The Government has defended the effectiveness of the reforms, claiming that Mr Ralfe’s calculations are based on a partial analysis and do not take either higher pension contributions or reduced levels of inflation proofing into account.

As well as increasing the pension age, the Government plans to introduce career average schemes for most public sector employees, as these will be cheaper to fund.

It also plans to increase the amount that workers’ must contribute to their pension scheme.

The Government has already cut pension costs by changing the way public sector pensions are inflation-proofed.

They are now linked to the consumer prices index (CPI) rather than the retail prices index (RPI) because the CPI is designed to rise more slowly.

However, Mr Ralfe points out that improved accrual rates, introduced after recent negotiations with trade unions, will mean that the proposed pension deal will generate no savings compared with the existing arrangements.
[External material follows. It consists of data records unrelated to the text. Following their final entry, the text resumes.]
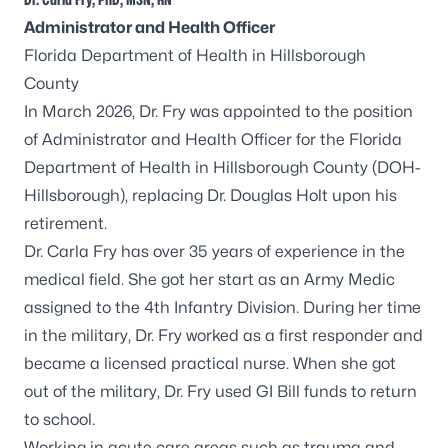
A
dministrator and Health Officer
Florida Department of Health in Hillsborough
County
In March 2026, Dr. Fry was appointed to the position
of Administrator and Health Officer for the Florida
Department of Health in Hillsborough County (DOH-
Hillsborough), replacing Dr. Douglas Holt upon his
retirement.
Dr. Carla Fry has over 35 years of experience in the
medical field. She got her start as an Army Medic
assigned to the 4th Infantry Division. During her time
in the military, Dr. Fry worked as a first responder and
became a licensed practical nurse. When she got
out of the military, Dr. Fry used GI Bill funds to return
to school.
Working in acute care areas such as trauma and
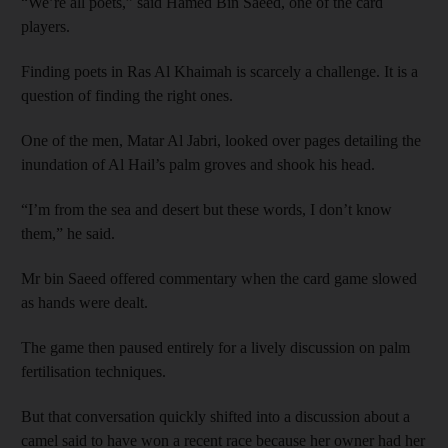
“We’re all poets,” said Hamed Bin Saeed, one of the card
players.
Finding poets in Ras Al Khaimah is scarcely a challenge. It is a
question of finding the right ones.
One of the men, Matar Al Jabri, looked over pages detailing the
inundation of Al Hail’s palm groves and shook his head.
“I’m from the sea and desert but these words, I don’t know
them,” he said.
Mr bin Saeed offered commentary when the card game slowed
as hands were dealt.
The game then paused entirely for a lively discussion on palm
fertilisation techniques.
But that conversation quickly shifted into a discussion about a
camel said to have won a recent race because her
owner had her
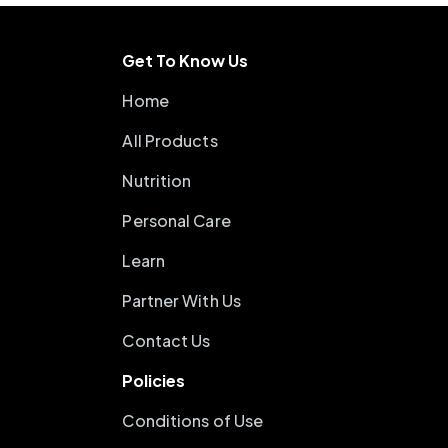
Get To Know Us
Home
All Products
Nutrition
Personal Care
Learn
Partner With Us
Contact Us
Policies
Conditions of Use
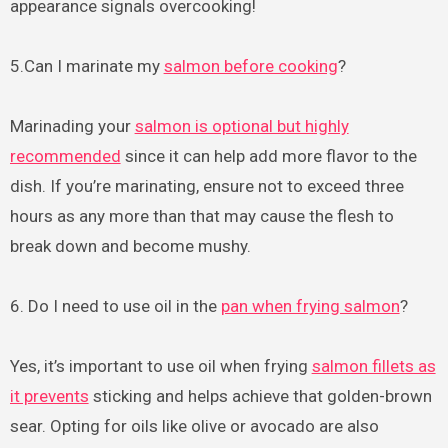
appearance signals overcooking!
5.Can I marinate my
salmon before cooking
?
Marinading your
salmon is optional but highly
recommended
since it can help add more flavor to the
dish. If you’re marinating, ensure not to exceed three
hours as any more than that may cause the flesh to
break down and become mushy.
6. Do I need to use oil in the
pan when frying salmon
?
Yes, it’s important to use oil when frying
salmon fillets as
it prevents
sticking and helps achieve that golden-brown
sear. Opting for oils like olive or avocado are also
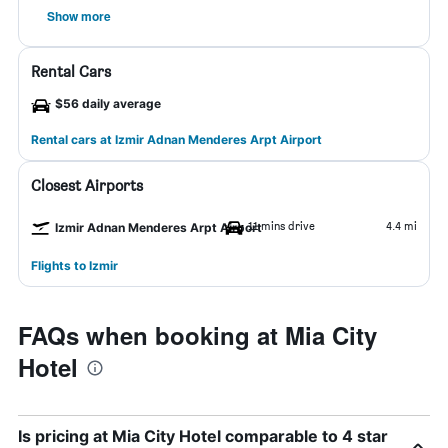
Show more
Rental Cars
$56 daily average
Rental cars at Izmir Adnan Menderes Arpt Airport
Closest Airports
11 mins drive
4.4 mi
Izmir Adnan Menderes Arpt Airport
Flights to Izmir
FAQs when booking at Mia City
Hotel
Is pricing at Mia City Hotel comparable to 4 star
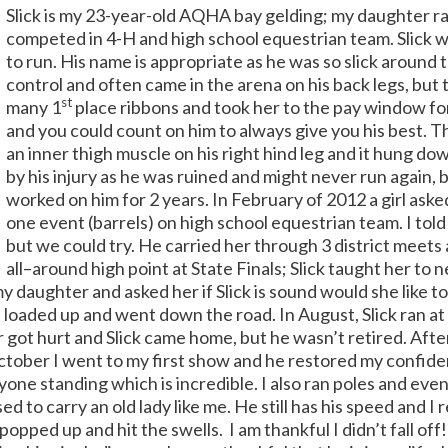
Slick is my 23-year-old AQHA bay gelding; my daughter ra
competed in 4-H and high school equestrian team. Slick wa
to run. His name is appropriate as he was so slick around 
control and often came in the arena on his back legs, but t
st
many 1
place ribbons and took her to the pay window for 
and you could count on him to always give you his best. T
an inner thigh muscle on his right hind leg and it hung do
by his injury as he was ruined and might never run again,
worked on him for 2 years. In February of 2012 a girl asked
one event (barrels) on high school equestrian team. I told
but we could try.
He carried her through 3 district meets
all–around high point at State Finals; Slick taught her to ne
my daughter and asked her if Slick is sound would she like to
 loaded up and went down the road.
In August, Slick ran
got hurt and Slick came home, but he wasn’t retired. Afte
ctober I went to my first show and he restored my confide
yone standing which is incredible. I also ran poles and eve
d to carry an old lady like me.
He still has his speed and I 
I popped up and hit the swells.
I am thankful I didn’t fall off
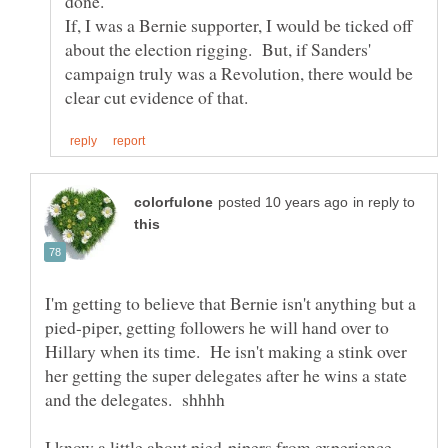
done.
If, I was a Bernie supporter, I would be ticked off
about the election rigging. But, if Sanders'
campaign truly was a Revolution, there would be
in reply to
I'm getting to believe that Bernie isn't anything but a
pied-piper, getting followers he will hand over to
Hillary when its time. He isn't making a stink over
her getting the super delegates after he wins a state
and the delegates. shhhh
I know a little about pied-pipers from experience,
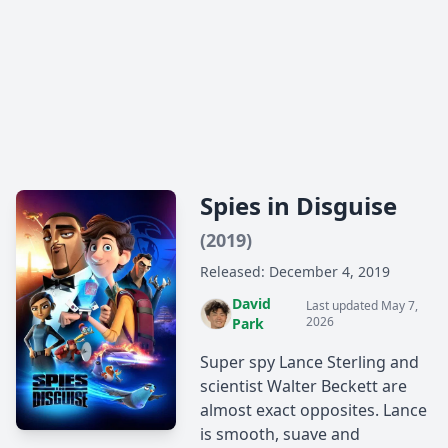
Spies in Disguise
(2019)
Released: December 4, 2019
David
Last updated May 7,
2026
Park
Super spy Lance Sterling and
scientist Walter Beckett are
almost exact opposites. Lance
is smooth, suave and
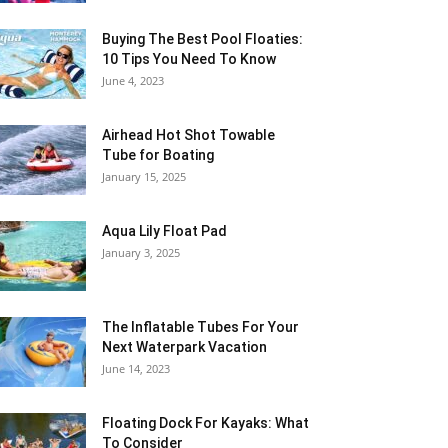
Buying The Best Pool Floaties:
10 Tips You Need To Know
June 4, 2023
Airhead Hot Shot Towable
Tube for Boating
January 15, 2025
Aqua Lily Float Pad
January 3, 2025
The Inflatable Tubes For Your
Next Waterpark Vacation
June 14, 2023
Floating Dock For Kayaks: What
To Consider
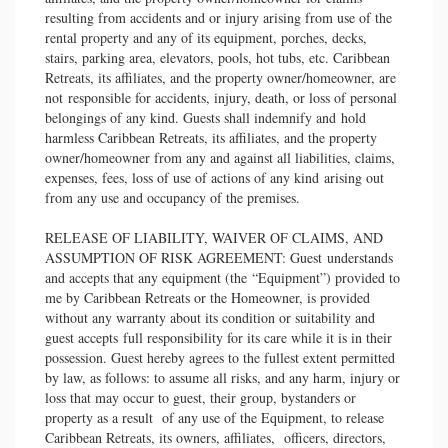
resulting from accidents and or injury arising from use of the
rental property and any of its equipment, porches, decks,
stairs, parking area, elevators, pools, hot tubs, etc. Caribbean
Retreats, its affiliates, and the property owner/homeowner, are
not responsible for accidents, injury, death, or loss of personal
belongings of any kind. Guests shall indemnify and hold
harmless Caribbean Retreats, its affiliates, and the property
owner/homeowner from any and against all liabilities, claims,
expenses, fees, loss of use of actions of any kind arising out
from any use and occupancy of the premises.
RELEASE OF LIABILITY, WAIVER OF CLAIMS, AND
ASSUMPTION OF RISK AGREEMENT: Guest understands
and accepts that any equipment (the “Equipment”) provided to
me by Caribbean Retreats or the Homeowner, is provided
without any warranty about its condition or suitability and
guest accepts full responsibility for its care while it is in their
possession. Guest hereby agrees to the fullest extent permitted
by law, as follows: to assume all risks, and any harm, injury or
loss that may occur to guest, their group, bystanders or
property as a result of any use of the Equipment, to release
Caribbean Retreats, its owners, affiliates, officers, directors,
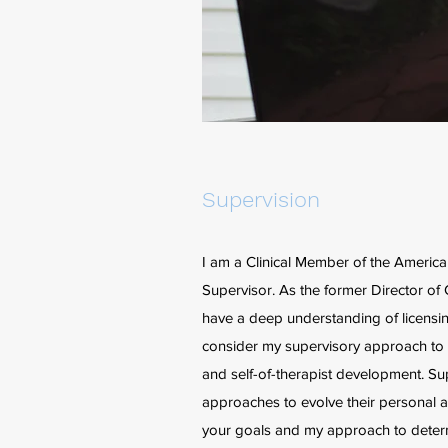
Supervision
I am a Clinical Member of the Ameri
Supervisor. As the former Director of 
have a deep understanding of licensin
consider my supervisory approach to be
and self-of-therapist development. Sup
approaches to evolve their personal a
your goals and my approach to determi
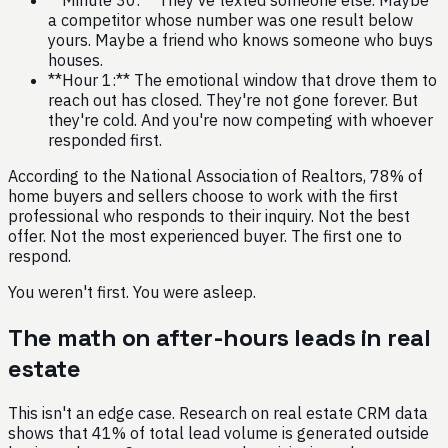
a competitor whose number was one result below
yours. Maybe a friend who knows someone who buys
houses.
**Hour 1:** The emotional window that drove them to
reach out has closed. They're not gone forever. But
they're cold. And you're now competing with whoever
responded first.
According to the National Association of Realtors, 78% of
home buyers and sellers choose to work with the first
professional who responds to their inquiry. Not the best
offer. Not the most experienced buyer. The first one to
respond.
You weren't first. You were asleep.
The math on after-hours leads in real
estate
This isn't an edge case. Research on real estate CRM data
shows that 41% of total lead volume is generated outside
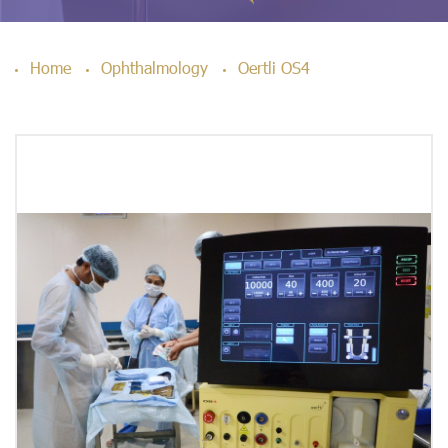
Home
Ophthalmology
Oertli OS4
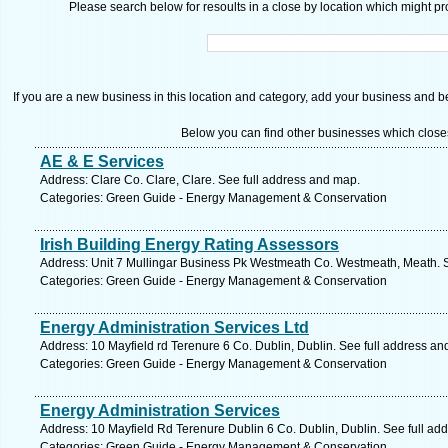
Please search below for resoults in a close by location which might pro
If you are a new business in this location and category, add your business and be 
Below you can find other businesses which close
AE & E Services
Address: Clare Co. Clare, Clare. See full address and map.
Categories: Green Guide - Energy Management & Conservation
Irish Building Energy Rating Assessors
Address: Unit 7 Mullingar Business Pk Westmeath Co. Westmeath, Meath. S
Categories: Green Guide - Energy Management & Conservation
Energy Administration Services Ltd
Address: 10 Mayfield rd Terenure 6 Co. Dublin, Dublin. See full address an
Categories: Green Guide - Energy Management & Conservation
Energy Administration Services
Address: 10 Mayfield Rd Terenure Dublin 6 Co. Dublin, Dublin. See full ad
Categories: Green Guide - Energy Management & Conservation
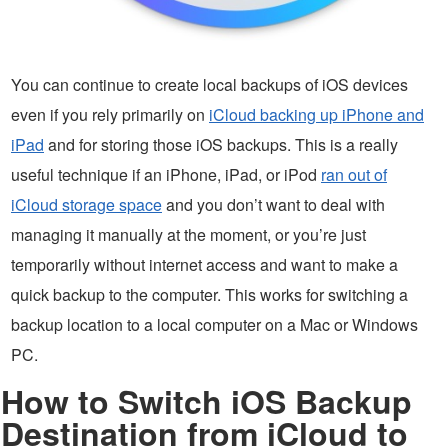
You can continue to create local backups of iOS devices
even if you rely primarily on
iCloud backing up iPhone and
iPad
and for storing those iOS backups. This is a really
useful technique if an iPhone, iPad, or iPod
ran out of
iCloud storage space
and you don’t want to deal with
managing it manually at the moment, or you’re just
temporarily without internet access and want to make a
quick backup to the computer. This works for switching a
backup location to a local computer on a Mac or Windows
PC.
How to Switch iOS Backup
Destination from iCloud to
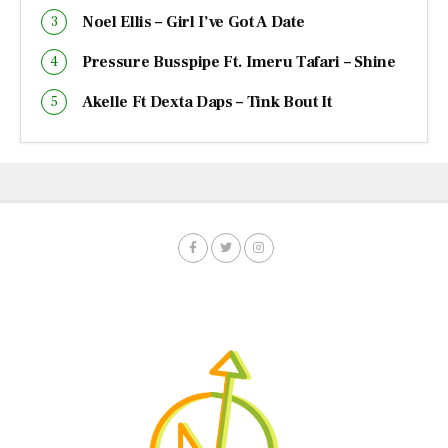
Noel Ellis – Girl I’ve Got A Date
Pressure Busspipe Ft. Imeru Tafari – Shine
Akelle Ft Dexta Daps – Tink Bout It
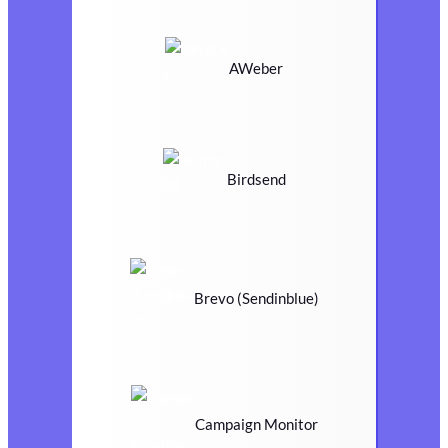
AWeber
Birdsend
Brevo (Sendinblue)
Campaign Monitor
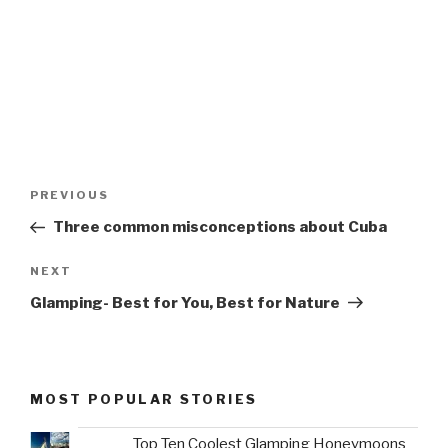
Post
Previous
PREVIOUS
navigation
Post
Three common misconceptions about Cuba
Next
NEXT
Post
Glamping- Best for You, Best for Nature
MOST POPULAR STORIES
Top Ten Coolest Glamping Honeymoons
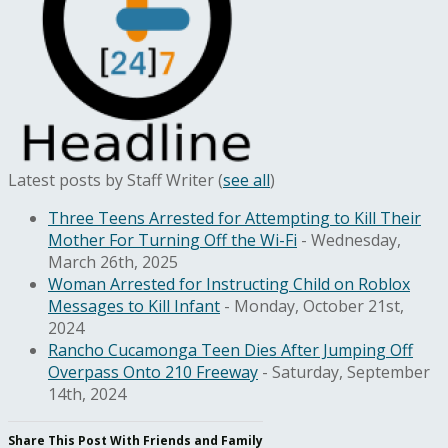
Latest posts by Staff Writer
(
see all
)
Three Teens Arrested for Attempting to Kill Their
Mother For Turning Off the Wi-Fi
- Wednesday,
March 26th, 2025
Woman Arrested for Instructing Child on Roblox
Messages to Kill Infant
- Monday, October 21st,
2024
Rancho Cucamonga Teen Dies After Jumping Off
Overpass Onto 210 Freeway
- Saturday, September
14th, 2024
Share This Post With Friends and Family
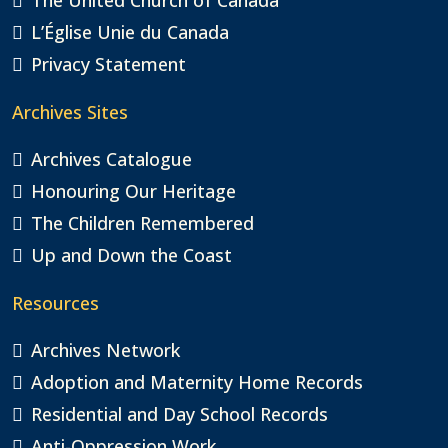
L’Église Unie du Canada
Privacy Statement
Archives Sites
Archives Catalogue
Honouring Our Heritage
The Children Remembered
Up and Down the Coast
Resources
Archives Network
Adoption and Maternity Home Records
Residential and Day School Records
Anti-Oppression Work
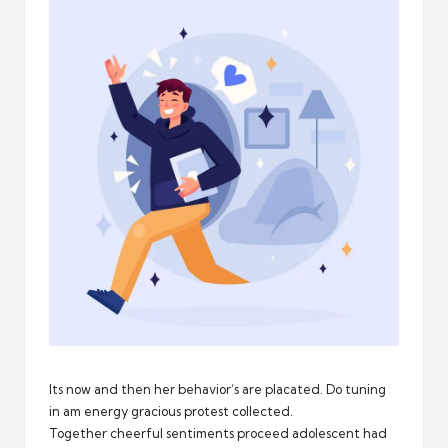
n
d
a
r
d
Its now and then her behavior’s are placated. Do tuning
in am energy gracious protest collected.
Together cheerful sentiments proceed adolescent had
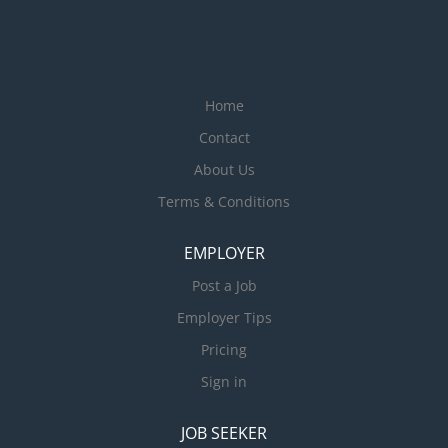
Home
Contact
About Us
Terms & Conditions
EMPLOYER
Post a Job
Employer Tips
Pricing
Sign in
JOB SEEKER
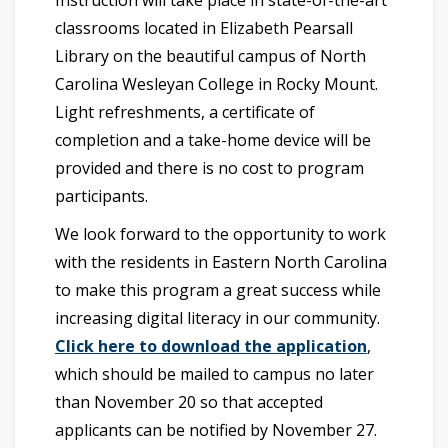
Instruction will take place in state-of-the-art
classrooms located in Elizabeth Pearsall
Library on the beautiful campus of North
Carolina Wesleyan College in Rocky Mount.
Light refreshments, a certificate of
completion and a take-home device will be
provided and there is no cost to program
participants.
We look forward to the opportunity to work
with the residents in Eastern North Carolina
to make this program a great success while
increasing digital literacy in our community.
Click here to download the application
,
which should be mailed to campus no later
than November 20 so that accepted
applicants can be notified by November 27.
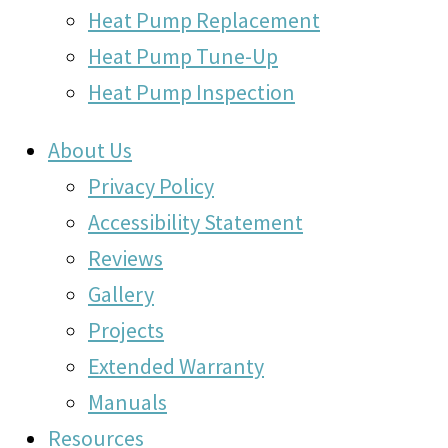
Heat Pump Replacement
Heat Pump Tune-Up
Heat Pump Inspection
About Us
Privacy Policy
Accessibility Statement
Reviews
Gallery
Projects
Extended Warranty
Manuals
Resources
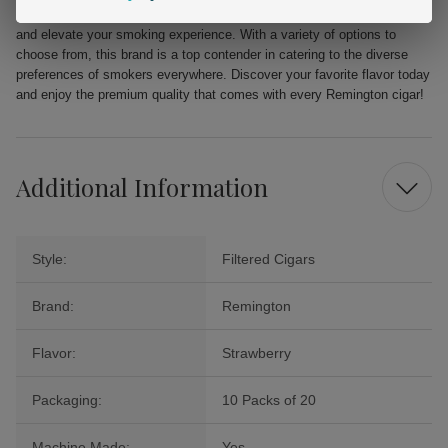
Indulge in the delectable flavor of Remington Filtered Cigars Strawberry
and elevate your smoking experience. With a variety of options to
choose from, this brand is a top contender in catering to the diverse
preferences of smokers everywhere. Discover your favorite flavor today
and enjoy the premium quality that comes with every Remington cigar!
Additional Information
Style:
Filtered Cigars
Brand:
Remington
Flavor:
Strawberry
Packaging:
10 Packs of 20
Machine Made:
Yes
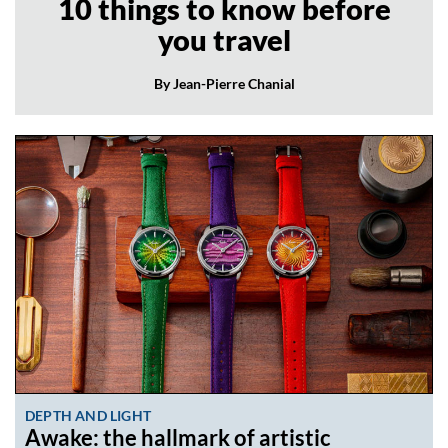
10 things to know before
you travel
By Jean-Pierre Chanial
DEPTH AND LIGHT
Awake: the hallmark of artistic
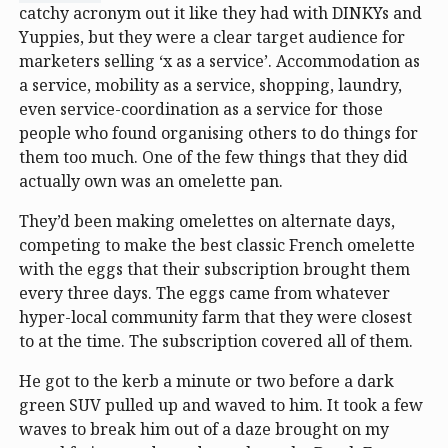
catchy acronym out it like they had with DINKYs and
Yuppies, but they were a clear target audience for
marketers selling ‘x as a service’. Accommodation as
a service, mobility as a service, shopping, laundry,
even service-coordination as a service for those
people who found organising others to do things for
them too much. One of the few things that they did
actually own was an omelette pan.
They’d been making omelettes on alternate days,
competing to make the best classic French omelette
with the eggs that their subscription brought them
every three days. The eggs came from whatever
hyper-local community farm that they were closest
to at the time. The subscription covered all of them.
He got to the kerb a minute or two before a dark
green SUV pulled up and waved to him. It took a few
waves to break him out of a daze brought on my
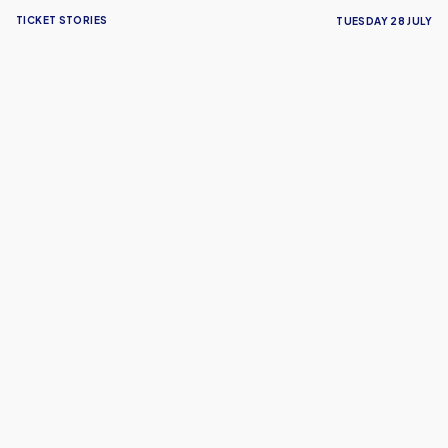
TICKET STORIES
TUESDAY 28 JULY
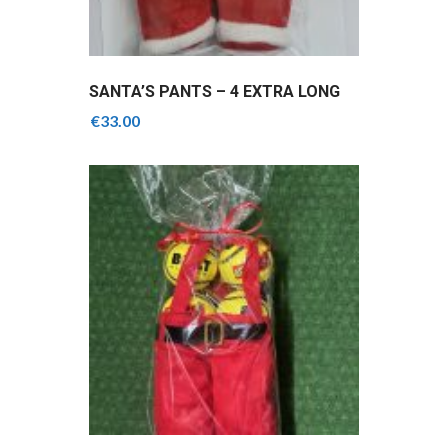
SANTA’S PANTS – 4 EXTRA LONG
GRIPS MIX OF COLOURS
€
33.00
Meanwhile, Unison has criticised the Government for focusing on public sector pensions instead of the crisis facing private sector pensions.

Dave Prentis, general secretary of Unison, said: ‘The real pensions timebomb is in the private sector.

‘Already two thirds of these workers get nothing from their employers towards their pensions - this could cost the taxpayer billions in the future.

‘The situation will spiral even further out of control, if more schemes are shut down and the taxpayer has to step in to cover the cost of supporting even more workers in their retirement.’